I

Let us not forget that we live in pregnant and decisive times. It is probable that our descendants will envy us the dawn through which, without knowing it, we are passing, just as we envy those who took part in the age of Pericles, in the most glorious days of Roman greatness and in certain hours of the Italian Renascence. The splendid dust that clouds the great movements of men shines brightly in the memory, but blinds those who raise it and breathe it, hiding from them the direction of their road and, above all, the thought, the necessity or the instinct that leads them.

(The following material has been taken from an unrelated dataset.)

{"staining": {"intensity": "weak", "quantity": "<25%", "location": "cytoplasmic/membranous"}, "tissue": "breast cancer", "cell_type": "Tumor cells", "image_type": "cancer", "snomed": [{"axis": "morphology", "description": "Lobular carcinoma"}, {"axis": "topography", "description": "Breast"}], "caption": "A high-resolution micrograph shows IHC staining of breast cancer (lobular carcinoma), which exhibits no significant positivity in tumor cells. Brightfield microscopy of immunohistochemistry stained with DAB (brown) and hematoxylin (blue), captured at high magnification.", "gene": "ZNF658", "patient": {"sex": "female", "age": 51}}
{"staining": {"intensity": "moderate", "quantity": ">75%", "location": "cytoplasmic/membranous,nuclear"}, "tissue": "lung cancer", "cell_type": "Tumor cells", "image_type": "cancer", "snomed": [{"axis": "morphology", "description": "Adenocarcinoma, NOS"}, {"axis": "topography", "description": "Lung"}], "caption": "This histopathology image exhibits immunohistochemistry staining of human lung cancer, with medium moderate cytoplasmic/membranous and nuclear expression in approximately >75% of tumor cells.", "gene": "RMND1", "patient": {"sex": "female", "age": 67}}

It concerns us to take account of this. The web of daily life varies little throughout the centuries in which men have attained a certain facility of existence. This web, in which the surface occupied by boons and evils remains much the same, shows through it either light or dark according to the predominant idea of the generation that unfolds it. And, whatever its form or its disguise may be, this idea always reduces itself, in the ultimate issue, to a certain conception of the universe. Private or public calamity and prosperity have but a fleeting influence on the happiness and unhappiness of mankind, so long as they do not modify the general ideas with which it is nurtured and enlightened on the subject of its gods, of infinity, of the great unknown and of the world's economy. Hence, we must seek there, rather than in wars and civil troubles, if we would know whether a generation have passed in darkness or in light, in distress or in joyfulness. There we see why one people, which underwent many reverses, has left us numberless evidences of beauty and of gladness, whereas another, which was naturally rich or often victorious, has bequeathed to us only the monuments of a dull and awe-struck life.